US under pressure at climate conference

(Agencies)
Updated: 2007-12-06 21:04

Bali - American climate negotiators refused to back down in their opposition to mandatory cuts in greenhouse gas emissions Thursday, even as a US Senate panel endorsed sharp reductions in pollution blamed for global warming.


Oxfam activists wearing polar bear costumes stage a demonstration outside the venue of the UN climate change conference in Nusa Dua, Bali island, Indonesia, December 6, 2007. [Agencies]
 

The United States, the world's largest producer of such gases, has resisted calls for strict limits on emissions at the UN climate conference, which is aimed at launching negotiations for an agreement to follow the Kyoto Protocol when it expires in 2012.

That stance suffered a blow when the US Senate Environment and Public Works Committee passed a bill Wednesday to cut US emissions by 70 percent by 2050 from electric power plants, manufacturing and transportation.
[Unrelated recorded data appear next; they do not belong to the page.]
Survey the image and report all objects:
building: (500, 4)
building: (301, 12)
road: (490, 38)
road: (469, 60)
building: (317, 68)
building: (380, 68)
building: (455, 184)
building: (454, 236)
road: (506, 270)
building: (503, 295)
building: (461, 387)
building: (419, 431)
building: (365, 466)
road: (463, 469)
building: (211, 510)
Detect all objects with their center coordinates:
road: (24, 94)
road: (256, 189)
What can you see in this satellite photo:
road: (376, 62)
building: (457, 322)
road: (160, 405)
The bill now goes to the full Senate.

US climate negotiator Harlan Watson, however, said that would not impact Washington's position at the international gathering in Bali.
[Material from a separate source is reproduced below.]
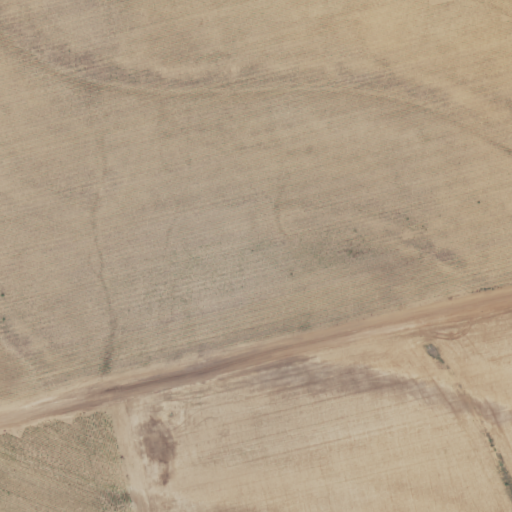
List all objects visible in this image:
road: (256, 385)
"In our process, a vote for movement of a bill out of committee does not ensure its ultimate passage," he told reporters. "I don't know the details, but we will not alter our posture here."

It was the first bill calling for mandatory US limit on greenhouse gases to be taken up in the US Congress since global warming emerged as an environmental issue more than two decades ago.

Republican critics of the bill argued that limiting the emissions could become a hardship because of higher energy costs.

The two-week conference, which opened Monday, is already in a tense standoff between two camps, with the majority supporting mandatory emissions cuts on one side, and opponents such as the United States on the other, delegates said.

Scientists say the world must act quickly to slash greenhouse gas emissions and limit the rise in global temperatures or risk triggering devastating droughts and flooding, strangling world food production and killing off animal species.